В сентябре 1978 года, направляясь в Баку, Брежнев, сопровождаемый Черненко, сделал остановку на железнодорожной станции Минеральные Воды. Их встречали Андропов и Горбачев. Это была историческая встреча. На северокавказской железнодорожной станции сошлись четыре генсека — действующий и все будущие. Вопрос о переводе Горбачева в Москву был практически предрешен. В своих мемуарах Михаил Сергеевич лирически описывает эту встречу — и горы, и звезды, и теплую звездную ночь и прочее.
«Об этой встрече много потом писали, и вокруг нее изрядно нагромождено всяких домыслов… Пленум ЦК КПСС открылся в 10 часов… Начали с организационных вопросов.

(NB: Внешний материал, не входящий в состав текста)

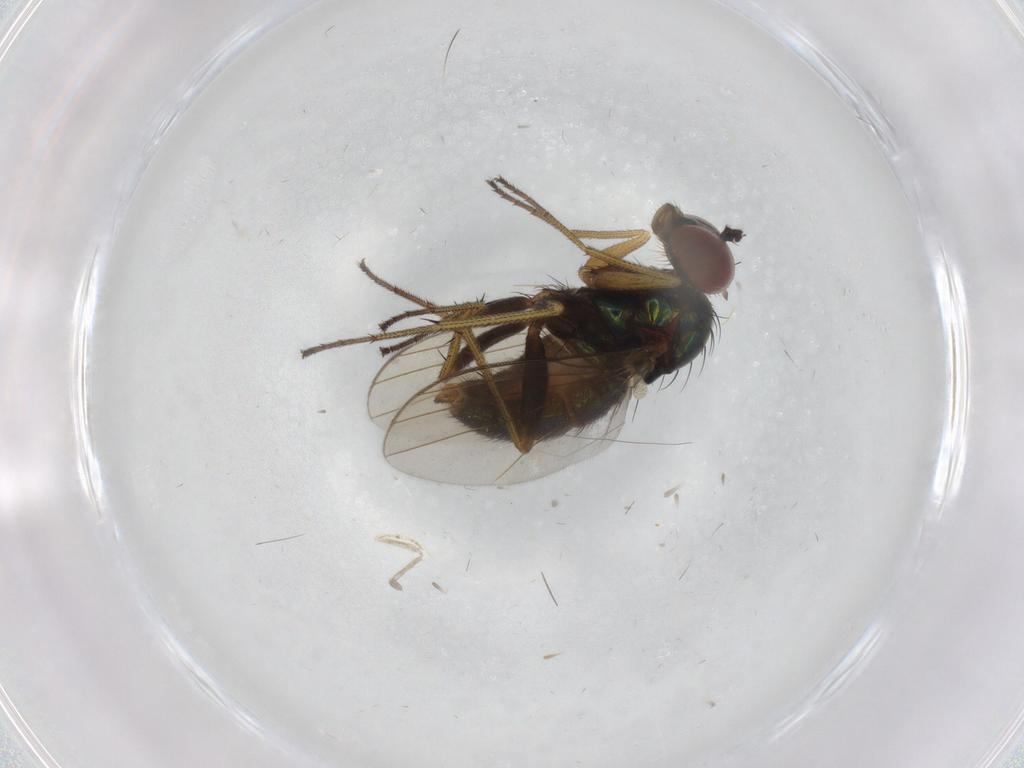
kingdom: Animalia
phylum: Arthropoda
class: Insecta
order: Diptera
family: Dolichopodidae
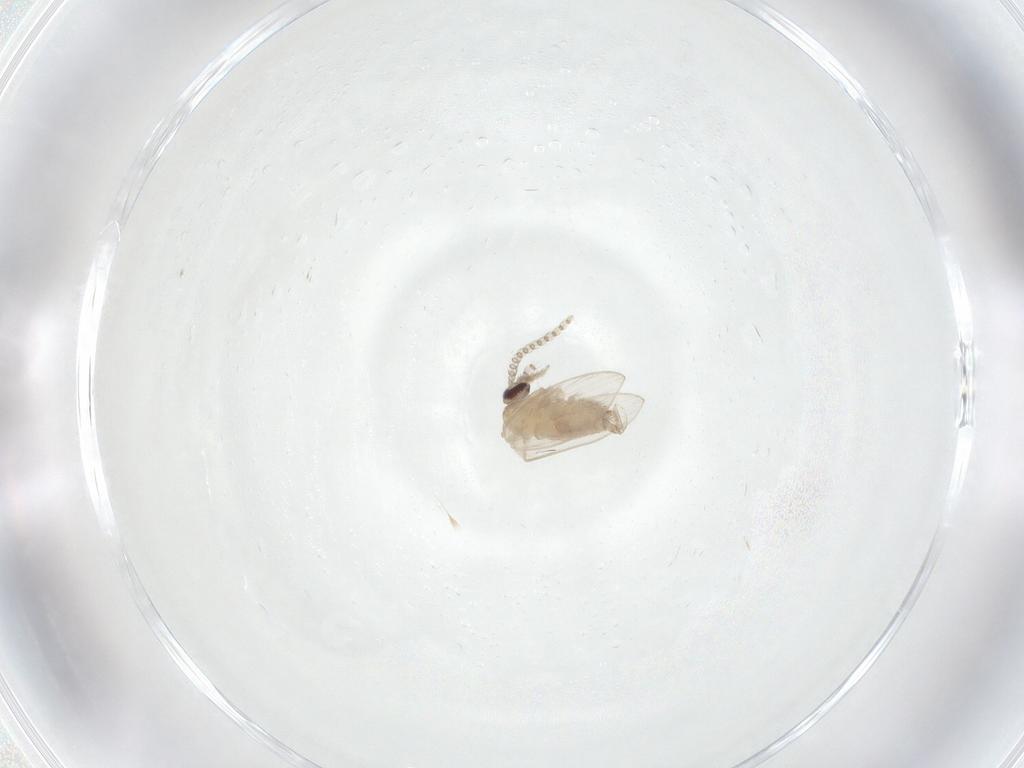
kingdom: Animalia
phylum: Arthropoda
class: Insecta
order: Diptera
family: Psychodidae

Первым Брежнев предложил избрать секретаря ЦК по сельскому хозяйству. Назвал мою фамилию, сказал обо мне несколько слов. Я встал. Вопросов не было. Проголосовали единогласно, спокойно, без эмоций… Когда пленум завершил работу, вернулся в гостиницу. Меня ждали: «В вашем распоряжении ЗИЛ, телефон ВЧ уже поставлен в номер. У вас будет дежурить офицер — все поручения через него…» Я воочию убедился в том, как четко работают службы КГБ и Управление делами ЦК КПСС».

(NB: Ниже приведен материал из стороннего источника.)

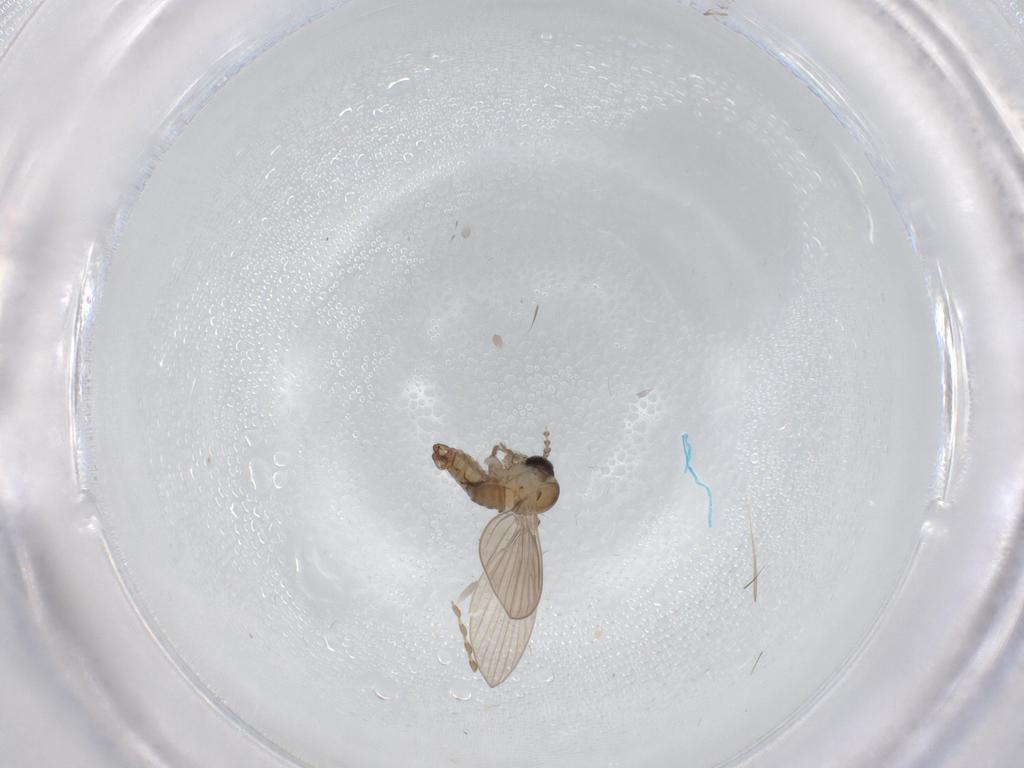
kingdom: Animalia
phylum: Arthropoda
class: Insecta
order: Diptera
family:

Да, службы КГБ работали четко и для «человека из народа», и с самим народом. Знаю это по себе. Как только меня избрали в ПБ, домой меня увезла уже другая машина вместе с охраной, но как только Горбачев принял мою отставку, машину отобрали сразу же, а освободить дачу велели к 11 часам утра следующего дня.

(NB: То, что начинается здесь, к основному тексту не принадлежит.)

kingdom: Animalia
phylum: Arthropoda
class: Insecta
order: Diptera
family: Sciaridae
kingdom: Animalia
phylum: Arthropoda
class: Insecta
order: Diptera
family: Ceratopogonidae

Размышляя о фигуре Андропова, хочу затронуть и проблему, которая особенно болезненна для меня, проблему национализма. Время от времени мы, в отделе пропаганды, собирали письма о местном национализме и направляли их руководству партии. Равно как и сигналы о шовинистических действиях и высокомерном поведении русских чиновников в национальных республиках. У меня сложилось впечатление, что Андропов видел опасность великодержавного шовинизма и местного национализма. В то же время проблема национализма ловко использовалась КГБ на международной арене. Например, в афганской авантюре. Андропов пугал Политбюро тем, что США намерены перебазироваться из Ирана в Афганистан. В этом случае перевооруженная афганская армия тут же начнет провокации на наших границах, используя националистические настроения и мусульманский фактор в южных регионах Советского Союза. «Последствия такого поворота трудно себе представить», — писал Андропов. Республики Средней Азии и Азербайджан удержать в составе СССР будет невозможно. Андропов утверждал, что необходимо срочное противодействие американским планам проникновения в Афганистан. Срочно распространили версию, что Амин — агент ЦРУ, завербованный путем шантажа из-за своих гомосексуальных наклонностей. Постоянным куратором афганской авантюры оказался Крючков. Он регулярно ездил туда, включая и горбачевское время, всячески затягивал агонию войны, докладывая руководству страны «об успехах» кабульских марионеток в борьбе с американскими «наймитами».
Война в Афганистане позволила Андропову начать новый виток политических преследований. Андрея Сахарова насильственно высылают в закрытый для иностранцев Горький. Прокатилась волна арестов, таинственных убийств. Закрутилось дело «семьи Брежнева», прежде всего связанное с дочерью Галиной. Нет нужды объяснять, чей приказ выполняли чекисты. А еще совсем недавно Андропов распространял другую версию. Однажды, еще будучи послом в Канаде, я во время отпуска попросился на прием к нему — согласовать смену его работников. Кадровые вопросы были решены быстро. Вдруг он вспомнил мою статью «Против антиисторизма», из-за которой я был отправлен в Канаду. Юрий Владимирович сообщил, что КГБ арестовал одного из журналистов, проповедующего шовинизм и антисемитизм. Я критиковал его в своей статье. Напоминание о статье звучало как ее поддержка. В свою очередь я затронул проблему общественных наук, творческое начало которых задавлено догматизмом. Упомянул, что наиболее активным охранителем воинствующего догматизма является Сергей Трапезников — заведующий отделом науки ЦК. Андропов слушал меня сочувственно, имя этого чиновника было у всех на слуху, но промолчал. Трапезников был близок к Брежневу. Саму тему об общественных науках я затронул по подсказке моих друзей — академиков Арбатова и Иноземцева, учитывал также, что в то время Андропов числился «прогрессистом».